Вольф понял, что прокололся еще раз. Он солдат, а не шпион. Если он попадет в руки местным спецслужбам, его вычислят в пять секунд.
— Не помню, — Вольф мучительно соображал, что же сказать, — кажется, Кавказ (русские там всегда воевали), Китай (граница должна быть рядом, может какие столкновения были)…
— Ну, насчет Китая это ты, паря, загнул! — рассмеялся старик. — Из Чечни, значит. Это надо спрыснуть! — Невесть откуда он вытащил большую запотевшую бутыль. — Фронтовикам не грех, — поучительно сказал он, разливая жидкость по стаканам, — к тому ж завтра праздник!
— Какой? — поспешно спросил Вольф.
— Ну, Володька, я смотрю, ты себе всю башку отбил! Девятое завтра — День Победы! Ну, вспомнил?
— Нет, — покачал головой Вольф.
— Ладно, за победу! — торжественно сказал Степаныч.
Он слегка стукнул о край стакана Вольфа своей посудиной и залпом проглотил ее содержимое. Вольф не замедлил последовать примеру старика. Местный аналог шнапса оказался на удивление крепким, но душистым.
— Хороша, зараза! — выдохнул старик. — Ты огурчиком, огурчиком солененьким закуси!
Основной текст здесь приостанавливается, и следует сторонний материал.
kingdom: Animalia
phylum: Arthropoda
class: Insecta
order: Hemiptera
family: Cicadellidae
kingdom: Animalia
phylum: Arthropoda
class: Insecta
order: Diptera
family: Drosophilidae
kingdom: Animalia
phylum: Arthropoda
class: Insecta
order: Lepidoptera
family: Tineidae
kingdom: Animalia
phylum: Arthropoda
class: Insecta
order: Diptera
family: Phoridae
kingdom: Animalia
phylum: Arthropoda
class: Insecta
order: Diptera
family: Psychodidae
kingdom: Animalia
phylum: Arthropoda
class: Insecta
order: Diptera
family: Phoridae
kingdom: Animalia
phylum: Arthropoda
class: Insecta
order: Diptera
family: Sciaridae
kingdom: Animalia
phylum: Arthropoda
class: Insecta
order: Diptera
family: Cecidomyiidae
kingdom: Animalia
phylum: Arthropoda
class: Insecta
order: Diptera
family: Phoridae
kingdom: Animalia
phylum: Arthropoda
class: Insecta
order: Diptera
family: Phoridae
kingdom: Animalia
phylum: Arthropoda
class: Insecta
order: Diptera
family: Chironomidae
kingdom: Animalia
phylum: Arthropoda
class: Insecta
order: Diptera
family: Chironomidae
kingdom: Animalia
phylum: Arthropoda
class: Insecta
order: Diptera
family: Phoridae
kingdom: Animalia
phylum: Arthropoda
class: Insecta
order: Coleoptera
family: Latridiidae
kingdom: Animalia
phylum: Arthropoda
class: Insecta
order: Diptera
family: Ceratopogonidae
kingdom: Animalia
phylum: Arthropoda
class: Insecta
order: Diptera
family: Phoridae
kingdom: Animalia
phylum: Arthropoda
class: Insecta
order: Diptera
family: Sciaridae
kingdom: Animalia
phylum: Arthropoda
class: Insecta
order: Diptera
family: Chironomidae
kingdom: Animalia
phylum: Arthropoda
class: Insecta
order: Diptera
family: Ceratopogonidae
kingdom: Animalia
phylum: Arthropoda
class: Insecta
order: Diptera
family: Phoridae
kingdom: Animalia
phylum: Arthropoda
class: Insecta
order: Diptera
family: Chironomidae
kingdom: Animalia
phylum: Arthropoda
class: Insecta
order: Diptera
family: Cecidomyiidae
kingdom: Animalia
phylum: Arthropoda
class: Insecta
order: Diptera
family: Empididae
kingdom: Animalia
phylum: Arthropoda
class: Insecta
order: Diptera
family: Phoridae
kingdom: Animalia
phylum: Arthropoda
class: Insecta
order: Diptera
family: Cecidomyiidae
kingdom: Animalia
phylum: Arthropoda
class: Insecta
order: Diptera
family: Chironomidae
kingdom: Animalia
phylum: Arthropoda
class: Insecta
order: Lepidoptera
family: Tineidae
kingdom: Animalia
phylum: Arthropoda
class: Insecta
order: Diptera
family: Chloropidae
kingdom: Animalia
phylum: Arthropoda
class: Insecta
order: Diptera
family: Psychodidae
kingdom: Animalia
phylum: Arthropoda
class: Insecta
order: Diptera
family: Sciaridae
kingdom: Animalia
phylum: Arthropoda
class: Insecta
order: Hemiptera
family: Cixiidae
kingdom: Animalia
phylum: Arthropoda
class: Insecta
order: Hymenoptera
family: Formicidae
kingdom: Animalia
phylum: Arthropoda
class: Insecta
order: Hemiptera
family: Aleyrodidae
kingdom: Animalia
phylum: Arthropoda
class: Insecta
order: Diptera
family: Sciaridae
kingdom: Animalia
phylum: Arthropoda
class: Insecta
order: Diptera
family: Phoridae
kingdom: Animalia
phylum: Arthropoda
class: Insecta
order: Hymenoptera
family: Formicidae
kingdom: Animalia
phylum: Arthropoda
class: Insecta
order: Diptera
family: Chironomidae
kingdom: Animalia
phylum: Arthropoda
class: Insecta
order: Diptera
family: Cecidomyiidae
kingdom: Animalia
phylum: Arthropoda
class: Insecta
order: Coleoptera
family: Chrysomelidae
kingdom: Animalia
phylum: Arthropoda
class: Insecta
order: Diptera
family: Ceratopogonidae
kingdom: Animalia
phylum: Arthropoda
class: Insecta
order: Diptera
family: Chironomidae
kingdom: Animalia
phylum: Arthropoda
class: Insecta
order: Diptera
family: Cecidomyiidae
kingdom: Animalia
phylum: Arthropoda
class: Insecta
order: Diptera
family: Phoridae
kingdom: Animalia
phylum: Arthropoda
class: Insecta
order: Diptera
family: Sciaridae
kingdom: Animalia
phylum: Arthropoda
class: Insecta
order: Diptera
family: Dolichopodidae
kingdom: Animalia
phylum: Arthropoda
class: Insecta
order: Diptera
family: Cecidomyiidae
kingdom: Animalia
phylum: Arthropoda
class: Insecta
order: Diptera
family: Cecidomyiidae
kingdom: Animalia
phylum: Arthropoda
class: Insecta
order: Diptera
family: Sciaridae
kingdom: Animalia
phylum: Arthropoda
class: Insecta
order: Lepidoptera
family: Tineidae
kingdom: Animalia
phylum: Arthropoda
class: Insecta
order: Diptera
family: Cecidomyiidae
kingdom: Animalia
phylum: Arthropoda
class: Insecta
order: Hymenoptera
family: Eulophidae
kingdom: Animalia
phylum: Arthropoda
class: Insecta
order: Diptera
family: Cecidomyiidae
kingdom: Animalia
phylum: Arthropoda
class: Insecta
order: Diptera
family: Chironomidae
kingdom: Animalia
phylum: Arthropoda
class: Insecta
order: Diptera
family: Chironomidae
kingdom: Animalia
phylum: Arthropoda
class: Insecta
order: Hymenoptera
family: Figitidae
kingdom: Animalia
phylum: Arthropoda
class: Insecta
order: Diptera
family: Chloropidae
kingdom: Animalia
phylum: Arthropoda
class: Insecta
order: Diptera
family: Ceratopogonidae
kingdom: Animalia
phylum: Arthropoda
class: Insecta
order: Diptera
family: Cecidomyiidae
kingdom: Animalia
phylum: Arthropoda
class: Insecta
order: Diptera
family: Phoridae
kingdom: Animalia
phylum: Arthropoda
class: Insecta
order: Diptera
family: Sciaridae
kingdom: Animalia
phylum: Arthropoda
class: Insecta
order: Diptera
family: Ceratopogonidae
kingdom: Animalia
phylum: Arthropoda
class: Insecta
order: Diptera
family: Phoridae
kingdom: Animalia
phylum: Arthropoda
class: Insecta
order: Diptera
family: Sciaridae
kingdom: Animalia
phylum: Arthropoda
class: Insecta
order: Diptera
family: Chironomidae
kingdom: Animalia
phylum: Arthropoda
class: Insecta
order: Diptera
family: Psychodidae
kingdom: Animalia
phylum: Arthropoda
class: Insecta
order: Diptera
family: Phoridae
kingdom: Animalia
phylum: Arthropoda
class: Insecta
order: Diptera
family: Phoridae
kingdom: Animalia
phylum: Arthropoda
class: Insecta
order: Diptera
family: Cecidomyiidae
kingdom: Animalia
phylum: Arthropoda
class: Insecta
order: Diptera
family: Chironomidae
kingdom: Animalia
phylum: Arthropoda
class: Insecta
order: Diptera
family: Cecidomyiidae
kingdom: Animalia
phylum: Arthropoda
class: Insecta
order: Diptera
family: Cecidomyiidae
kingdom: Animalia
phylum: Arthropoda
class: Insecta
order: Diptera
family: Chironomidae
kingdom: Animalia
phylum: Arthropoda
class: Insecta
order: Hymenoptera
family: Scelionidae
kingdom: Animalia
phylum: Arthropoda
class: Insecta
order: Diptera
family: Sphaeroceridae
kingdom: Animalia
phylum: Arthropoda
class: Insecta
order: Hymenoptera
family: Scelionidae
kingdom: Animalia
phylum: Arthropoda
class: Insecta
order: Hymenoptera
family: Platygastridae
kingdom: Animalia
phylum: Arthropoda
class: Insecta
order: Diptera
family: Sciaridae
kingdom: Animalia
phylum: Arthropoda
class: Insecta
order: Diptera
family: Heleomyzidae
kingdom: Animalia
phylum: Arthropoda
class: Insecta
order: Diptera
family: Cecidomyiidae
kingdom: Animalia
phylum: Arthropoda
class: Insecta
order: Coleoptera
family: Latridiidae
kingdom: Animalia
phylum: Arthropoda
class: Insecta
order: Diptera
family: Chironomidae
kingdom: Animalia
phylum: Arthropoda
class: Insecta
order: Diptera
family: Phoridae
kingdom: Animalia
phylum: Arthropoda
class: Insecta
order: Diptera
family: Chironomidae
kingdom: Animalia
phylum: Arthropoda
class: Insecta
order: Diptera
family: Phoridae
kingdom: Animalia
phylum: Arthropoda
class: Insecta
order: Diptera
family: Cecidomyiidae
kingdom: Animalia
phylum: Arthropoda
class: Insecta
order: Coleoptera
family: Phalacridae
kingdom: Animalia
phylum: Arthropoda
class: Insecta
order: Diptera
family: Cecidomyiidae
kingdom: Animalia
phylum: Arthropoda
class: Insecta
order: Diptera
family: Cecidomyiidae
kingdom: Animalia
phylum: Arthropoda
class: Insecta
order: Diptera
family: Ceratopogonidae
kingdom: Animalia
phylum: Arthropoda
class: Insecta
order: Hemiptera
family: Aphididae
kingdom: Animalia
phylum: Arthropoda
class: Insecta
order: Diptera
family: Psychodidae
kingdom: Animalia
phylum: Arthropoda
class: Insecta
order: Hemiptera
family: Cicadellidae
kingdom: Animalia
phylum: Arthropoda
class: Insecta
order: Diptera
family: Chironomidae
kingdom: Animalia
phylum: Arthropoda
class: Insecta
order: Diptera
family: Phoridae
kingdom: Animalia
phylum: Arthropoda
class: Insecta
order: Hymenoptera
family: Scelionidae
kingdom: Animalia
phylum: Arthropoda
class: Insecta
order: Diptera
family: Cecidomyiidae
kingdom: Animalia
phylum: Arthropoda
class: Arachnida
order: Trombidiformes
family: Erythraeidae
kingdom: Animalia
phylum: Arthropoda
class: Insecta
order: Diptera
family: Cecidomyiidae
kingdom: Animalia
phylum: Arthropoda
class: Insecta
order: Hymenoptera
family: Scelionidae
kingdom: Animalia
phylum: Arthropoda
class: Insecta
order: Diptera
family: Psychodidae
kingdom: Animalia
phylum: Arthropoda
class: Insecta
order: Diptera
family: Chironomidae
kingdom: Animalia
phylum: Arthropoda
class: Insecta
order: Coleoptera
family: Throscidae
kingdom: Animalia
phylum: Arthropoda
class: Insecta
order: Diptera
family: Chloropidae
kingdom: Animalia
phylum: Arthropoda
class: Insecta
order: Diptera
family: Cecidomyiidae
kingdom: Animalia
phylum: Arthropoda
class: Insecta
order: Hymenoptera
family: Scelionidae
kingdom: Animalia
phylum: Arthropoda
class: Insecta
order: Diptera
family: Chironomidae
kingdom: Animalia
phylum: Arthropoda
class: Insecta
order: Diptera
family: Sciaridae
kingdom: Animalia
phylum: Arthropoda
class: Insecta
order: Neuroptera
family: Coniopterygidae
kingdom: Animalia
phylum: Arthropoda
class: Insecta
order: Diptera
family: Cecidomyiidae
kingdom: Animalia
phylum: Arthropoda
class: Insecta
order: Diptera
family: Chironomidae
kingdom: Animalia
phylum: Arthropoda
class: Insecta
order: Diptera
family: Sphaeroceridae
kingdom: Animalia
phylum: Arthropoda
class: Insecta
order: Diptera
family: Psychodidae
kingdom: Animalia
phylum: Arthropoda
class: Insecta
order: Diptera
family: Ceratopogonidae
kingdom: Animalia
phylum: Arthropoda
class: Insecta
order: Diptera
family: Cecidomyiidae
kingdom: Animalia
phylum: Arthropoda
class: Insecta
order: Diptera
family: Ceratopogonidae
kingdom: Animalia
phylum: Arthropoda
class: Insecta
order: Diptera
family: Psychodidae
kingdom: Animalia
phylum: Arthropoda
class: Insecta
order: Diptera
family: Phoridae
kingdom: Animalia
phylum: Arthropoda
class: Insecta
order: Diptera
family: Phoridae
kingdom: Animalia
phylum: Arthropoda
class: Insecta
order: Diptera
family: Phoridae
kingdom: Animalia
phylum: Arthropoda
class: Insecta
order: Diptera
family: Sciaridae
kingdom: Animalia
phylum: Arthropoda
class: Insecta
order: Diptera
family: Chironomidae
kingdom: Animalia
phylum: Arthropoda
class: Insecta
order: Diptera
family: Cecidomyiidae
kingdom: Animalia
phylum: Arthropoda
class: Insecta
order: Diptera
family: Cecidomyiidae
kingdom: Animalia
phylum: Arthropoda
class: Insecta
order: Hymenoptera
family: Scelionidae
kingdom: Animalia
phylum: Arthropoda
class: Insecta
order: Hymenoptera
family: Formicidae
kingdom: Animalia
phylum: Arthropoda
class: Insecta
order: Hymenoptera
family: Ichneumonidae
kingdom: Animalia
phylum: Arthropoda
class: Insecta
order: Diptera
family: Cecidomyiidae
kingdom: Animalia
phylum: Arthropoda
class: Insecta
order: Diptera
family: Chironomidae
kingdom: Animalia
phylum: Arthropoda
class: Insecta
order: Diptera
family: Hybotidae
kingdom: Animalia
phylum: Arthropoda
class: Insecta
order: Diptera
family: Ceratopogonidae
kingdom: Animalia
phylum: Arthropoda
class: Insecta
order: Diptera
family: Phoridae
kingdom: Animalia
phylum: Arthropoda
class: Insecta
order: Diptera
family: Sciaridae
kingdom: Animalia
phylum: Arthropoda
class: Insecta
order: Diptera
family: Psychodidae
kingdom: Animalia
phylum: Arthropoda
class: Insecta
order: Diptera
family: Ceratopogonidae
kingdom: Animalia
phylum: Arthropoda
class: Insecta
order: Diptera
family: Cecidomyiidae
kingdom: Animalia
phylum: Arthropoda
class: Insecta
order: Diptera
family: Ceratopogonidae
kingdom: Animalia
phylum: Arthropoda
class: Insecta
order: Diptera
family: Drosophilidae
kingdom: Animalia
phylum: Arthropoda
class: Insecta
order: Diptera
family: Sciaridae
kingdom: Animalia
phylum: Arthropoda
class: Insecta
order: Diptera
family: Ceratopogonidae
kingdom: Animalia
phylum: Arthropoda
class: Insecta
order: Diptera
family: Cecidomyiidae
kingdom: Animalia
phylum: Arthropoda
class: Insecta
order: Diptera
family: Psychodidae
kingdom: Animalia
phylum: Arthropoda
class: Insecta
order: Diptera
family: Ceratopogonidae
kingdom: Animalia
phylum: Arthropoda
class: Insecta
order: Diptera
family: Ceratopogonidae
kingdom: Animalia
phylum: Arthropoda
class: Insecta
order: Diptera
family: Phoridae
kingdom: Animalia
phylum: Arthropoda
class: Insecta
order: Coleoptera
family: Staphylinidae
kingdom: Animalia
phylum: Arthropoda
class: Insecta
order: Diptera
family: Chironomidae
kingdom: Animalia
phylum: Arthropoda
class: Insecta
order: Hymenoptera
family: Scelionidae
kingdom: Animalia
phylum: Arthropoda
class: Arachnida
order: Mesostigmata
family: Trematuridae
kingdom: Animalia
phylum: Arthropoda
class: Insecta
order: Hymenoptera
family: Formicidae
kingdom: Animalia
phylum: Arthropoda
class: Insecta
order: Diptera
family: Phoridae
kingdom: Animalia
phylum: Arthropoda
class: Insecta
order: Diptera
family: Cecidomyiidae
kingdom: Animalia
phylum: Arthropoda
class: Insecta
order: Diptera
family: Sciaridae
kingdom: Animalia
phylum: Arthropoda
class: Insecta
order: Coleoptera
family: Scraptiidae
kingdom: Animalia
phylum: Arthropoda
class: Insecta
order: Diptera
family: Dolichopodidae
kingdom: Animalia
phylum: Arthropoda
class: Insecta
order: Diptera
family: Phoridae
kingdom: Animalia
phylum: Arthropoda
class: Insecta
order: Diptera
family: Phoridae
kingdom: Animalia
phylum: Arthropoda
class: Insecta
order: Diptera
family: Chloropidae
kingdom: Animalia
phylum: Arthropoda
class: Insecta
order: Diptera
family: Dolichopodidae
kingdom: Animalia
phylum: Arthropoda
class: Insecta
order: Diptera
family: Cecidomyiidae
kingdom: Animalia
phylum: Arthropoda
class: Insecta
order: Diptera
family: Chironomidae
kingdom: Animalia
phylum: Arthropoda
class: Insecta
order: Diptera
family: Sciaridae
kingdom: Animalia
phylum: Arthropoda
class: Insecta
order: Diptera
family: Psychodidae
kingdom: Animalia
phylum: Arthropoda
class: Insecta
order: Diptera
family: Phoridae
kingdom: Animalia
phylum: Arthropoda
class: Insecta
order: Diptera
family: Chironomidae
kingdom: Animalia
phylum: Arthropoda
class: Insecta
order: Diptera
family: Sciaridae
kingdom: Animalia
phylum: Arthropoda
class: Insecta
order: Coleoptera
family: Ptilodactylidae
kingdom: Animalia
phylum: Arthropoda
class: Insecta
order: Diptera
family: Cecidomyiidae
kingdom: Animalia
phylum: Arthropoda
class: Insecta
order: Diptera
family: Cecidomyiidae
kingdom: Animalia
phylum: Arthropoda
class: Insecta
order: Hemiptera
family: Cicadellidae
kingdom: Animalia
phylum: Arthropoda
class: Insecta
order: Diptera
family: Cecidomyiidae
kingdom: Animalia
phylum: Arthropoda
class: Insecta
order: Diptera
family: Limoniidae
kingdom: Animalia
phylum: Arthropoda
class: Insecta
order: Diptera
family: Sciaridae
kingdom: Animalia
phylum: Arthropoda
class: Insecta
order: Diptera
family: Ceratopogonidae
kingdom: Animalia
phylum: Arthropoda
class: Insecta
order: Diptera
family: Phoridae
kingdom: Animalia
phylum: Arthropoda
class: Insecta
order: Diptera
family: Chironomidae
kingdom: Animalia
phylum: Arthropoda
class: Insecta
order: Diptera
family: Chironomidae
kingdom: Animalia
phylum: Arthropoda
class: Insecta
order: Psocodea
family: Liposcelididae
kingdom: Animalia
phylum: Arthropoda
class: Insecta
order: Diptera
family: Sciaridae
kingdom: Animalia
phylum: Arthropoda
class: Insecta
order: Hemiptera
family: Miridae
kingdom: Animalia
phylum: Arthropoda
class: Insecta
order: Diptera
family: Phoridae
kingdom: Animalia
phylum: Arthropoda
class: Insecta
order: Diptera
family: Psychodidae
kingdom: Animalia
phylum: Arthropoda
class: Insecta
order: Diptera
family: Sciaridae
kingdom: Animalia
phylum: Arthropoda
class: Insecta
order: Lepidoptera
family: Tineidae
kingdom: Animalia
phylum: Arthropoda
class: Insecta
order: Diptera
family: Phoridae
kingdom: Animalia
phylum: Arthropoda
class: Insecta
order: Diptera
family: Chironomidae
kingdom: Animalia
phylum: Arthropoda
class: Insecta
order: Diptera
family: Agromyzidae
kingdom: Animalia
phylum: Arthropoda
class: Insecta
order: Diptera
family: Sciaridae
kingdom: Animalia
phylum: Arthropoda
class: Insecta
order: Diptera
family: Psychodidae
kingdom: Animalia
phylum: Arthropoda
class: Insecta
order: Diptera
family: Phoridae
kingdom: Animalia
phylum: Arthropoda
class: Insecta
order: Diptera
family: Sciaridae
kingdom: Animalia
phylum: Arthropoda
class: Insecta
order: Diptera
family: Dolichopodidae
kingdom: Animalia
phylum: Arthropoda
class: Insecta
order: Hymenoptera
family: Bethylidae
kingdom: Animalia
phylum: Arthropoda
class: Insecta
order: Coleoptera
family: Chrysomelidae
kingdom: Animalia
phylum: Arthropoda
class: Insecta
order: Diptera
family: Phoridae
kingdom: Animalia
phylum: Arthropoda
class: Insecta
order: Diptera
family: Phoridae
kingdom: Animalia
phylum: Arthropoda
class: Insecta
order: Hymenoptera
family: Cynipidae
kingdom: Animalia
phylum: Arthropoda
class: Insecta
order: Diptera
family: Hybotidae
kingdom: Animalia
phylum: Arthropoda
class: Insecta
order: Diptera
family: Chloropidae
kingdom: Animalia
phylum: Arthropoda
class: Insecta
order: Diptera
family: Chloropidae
Неужто, и это забыл?
— Здорово! — на секунду перестав хрустеть огурцом, с удовлетворением произнес Вольф.
— То-то же! — подмигнул старик. — Эх, а какие моя старуха огурцы мариновала…
— А где она? — спросил Путилофф.
— Почитай седьмой годок, — вздохнул старик, — как представилась голуба моя. Давай помянем, — сказал Степаныч, наливая еще по одной. — Пусть земля ей пухом!
Они выпили не чокаясь, помолчали, погрузившись каждый в свои мысли.
— Ладно, — прервал затянувшееся молчание старик, — не время грустить! Праздник все же! Я ить до Берлина дошел! Потоптался своими сапожищами по ихнему Рейхстагу…
— Так здесь Рейх пал?! — словно ужаленный подскочил со своего места Вольф.
— Да я смотрю, ты точно не в себе, — посочувствовал старик, списав непонятное «здесь» на ушиб головы. — Уж больше полувека прошло, как побили мы фрица. Ну, давай еще по одной и на боковую. Завтра в район поедем, авось тебя уже ищут.
Старик, приютивший Вольфа, оказался егерем. Утром он выкатил из-под навеса видавший виды мотоцикл с коляской.
— «Урал», — с гордостью произнес старик, — тридцать лет на нем езжу, а ему хоть бы хны! Вещь! Умели делать, не то, что нонче. Сейчас переоденусь и по коням. Когда старик вновь появился на крыльце, Вольф присвистнул от удивления: вся грудь Степаныча была завешена многочисленными орденами и медалями, которые в Рейхе можно было встретить разве что у коллекционеров. Одна только звезда Героя Советского Союза дорогого стоила.
— Ну, как иконостас? — довольно произнес старик, позванивая медалями.
— Нет слов, — развел руками Вольф, — герой!
— Ерой, — с горечью произнес старик, — только цеплять эти побрякушки, акромя как на девятое мая, некуда.
— Как так? — удивился Вольф. Его, как солдата, покоробило такое отношение к наградам. Своими наградами он гордился. — Ты ж кровь проливал, жизни не жалел!
— То-то и оно, что не нужны ерои этой нонешней сране, — старик помрачнел лицом и вздохнул.
— Постой, — оторопел Вольф, — разве Союзу не нужны герои?
— Нет, паря, — тихо проворчал Степаныч, — надо тебя врачу показать. Нет Союза уж десяток лет — развалился. Немцы сломать не смогли, а буржуи мериканские за пачку жвачки, булочку с котлетой и газировку с потрохами купили! А эти и рады стараться, ух… — старик скрипнул зубами в бессильной ярости. — В телевизор глянь — срамота одна! Молодежи мозги запудривають! У мово правнука, знаешь, мечта какая? Мильон или найти, или выиграть, чтоб потом всю жизнь ничего не делать. А, — он махнул рукой, — чего раны бередить. На, шлём одевай, а то менты щас злющие, не посмотрят что фронтовик, права отберут.